We filed a Freedom of Information Act request for Z with Immigration and Customs Enforcement. ICE had entered a finding of 212(a)(6)(C)(i) inadmissibility against Z, but Z did not understand the reason. But after nine months, ICE failed to turn over any documents — with no end in sight. So we decided to file a FOIA delay lawsuit. Within a week of filing the lawsuit, ICE turned over more than 20 pages, including the specifics of its allegations against Z.
Case of A.Z.
A’s adult children were in the US, with one of them a US citizen. Her US citizen son filed an immigrant petition for her. After the approval, A went to her immigrant visa interview — and that’s when her problems started. She was found inadmissible under Section 212(a)(2)(A)(i)(I) for convictions for crimes she claimed that she did not commit. She then contacted us. We argued that her convictions were not for crimes of moral turpitude: one was for a corporate governance violation, the other for negligence. After a long review, the Department of State agreed and removed the inadmissibility. Weeks later, the consular officer issued the IR5 immigrant visa, enabling A to join her children in the United States.
Case of F.N.
F is a US citizen. He had left the Army after a posting abroad and re-located to the US. He wanted to expedite the processing of his wife’s immigrant visa. We assisted with substantiating his expedite request and correcting documentation for the National Visa Center.

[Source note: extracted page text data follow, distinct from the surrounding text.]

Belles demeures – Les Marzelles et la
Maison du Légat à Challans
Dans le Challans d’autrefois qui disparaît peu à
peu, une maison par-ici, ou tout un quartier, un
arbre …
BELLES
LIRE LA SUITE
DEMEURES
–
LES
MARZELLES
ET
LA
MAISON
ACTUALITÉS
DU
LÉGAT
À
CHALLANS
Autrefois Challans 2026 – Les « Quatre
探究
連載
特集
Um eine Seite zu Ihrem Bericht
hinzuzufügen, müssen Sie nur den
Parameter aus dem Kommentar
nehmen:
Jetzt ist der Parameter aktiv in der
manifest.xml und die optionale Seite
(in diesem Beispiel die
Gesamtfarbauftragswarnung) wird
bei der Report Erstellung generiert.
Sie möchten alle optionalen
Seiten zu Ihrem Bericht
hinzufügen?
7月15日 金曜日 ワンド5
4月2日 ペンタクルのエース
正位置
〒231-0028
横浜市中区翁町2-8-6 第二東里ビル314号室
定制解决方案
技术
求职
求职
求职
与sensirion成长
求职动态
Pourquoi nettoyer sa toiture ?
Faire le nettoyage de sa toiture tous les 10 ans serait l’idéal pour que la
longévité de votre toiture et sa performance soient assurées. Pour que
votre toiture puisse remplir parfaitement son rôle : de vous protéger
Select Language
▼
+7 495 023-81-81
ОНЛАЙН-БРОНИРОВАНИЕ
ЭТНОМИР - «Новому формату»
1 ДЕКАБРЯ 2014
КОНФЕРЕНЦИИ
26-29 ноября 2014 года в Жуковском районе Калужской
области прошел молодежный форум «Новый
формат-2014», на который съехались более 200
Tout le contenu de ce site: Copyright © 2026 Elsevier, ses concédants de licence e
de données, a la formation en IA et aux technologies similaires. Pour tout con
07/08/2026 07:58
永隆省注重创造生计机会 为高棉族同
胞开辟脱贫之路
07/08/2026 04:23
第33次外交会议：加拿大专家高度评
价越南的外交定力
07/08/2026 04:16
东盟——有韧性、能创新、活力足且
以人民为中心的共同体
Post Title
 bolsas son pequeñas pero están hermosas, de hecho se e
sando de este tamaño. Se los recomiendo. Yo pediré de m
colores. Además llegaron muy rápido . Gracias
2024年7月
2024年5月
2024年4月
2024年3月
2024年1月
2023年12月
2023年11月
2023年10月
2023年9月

Shortly thereafter, his wife’s case was transferred to the Embassy; she went through her interview; and the consul issued her IR1 immigrant visa.
Case of T.M.
At the time T “won” the DV Lottery, he was in a customary marriage. He then legalized his marriage so that his wife would be able to immigrate with him. But the consular officer had other ideas. Noticing that the marriage was a “pop-up” marriage — entered into after being selected as a winner in the DV Lottery — the consular officer accused them of entering into a sham marriage. T was accused of “alien smuggling” and permanently barred under Section 212(a)(6)(E). Fast forward 10 years. T didn’t think too much about the situation until he applied for a visitor visa. By then he had divorced his wife and remarried. At his visa interview he was denied a visa again for alien smuggling. He then contacted our firm. There is no statute of limitations on challenging a wrong finding of inadmissibility, so we helped him apply for a new visa and request reconsideration of the alien smuggling allegation. We assisted in preparing evidence of the genuineness of his marriage from 10 years prior and in completing his DS-160. At his interview, he was questioned about his previous marriage. Three days later, the inadmissibility was removed and he received the visa.
Case of E.T.
E was like many, believing that an expungement of a previous criminal conviction meant that there were no visa or immigration consequences. But she was wrong — and as a result did not believe or understand that her father required a waiver for his conviction of a crime of moral turpitude. After a consultation, we were able to correct her misconception and provide a road map for her in applying for the immigration waiver for him.
Case of M.K.
An acquaintance of M’s had "thrown him under the bus," telling a CBP officer that M had hired him illegally to do some technical work for him. As a result, CBP entered a 212(a)(6)(C)(i) finding against M, which M only found out about when he applied for a new H-1B visa in his home country. But the acquaintance was merely trying to "save his own skin" from further interrogation from CBP. We were able to prepare a Motion to Reconsider on behalf of M, as well as supporting documents including declarations. After a brief review period, CBP removed M’s finding of inadmissibility, and the consulate issued the visa to M. Upon his return to the US, M did not have any problems at the port of entry. As a result, he was able to keep his well-paying job in the United States and continue his climb up the career ladder.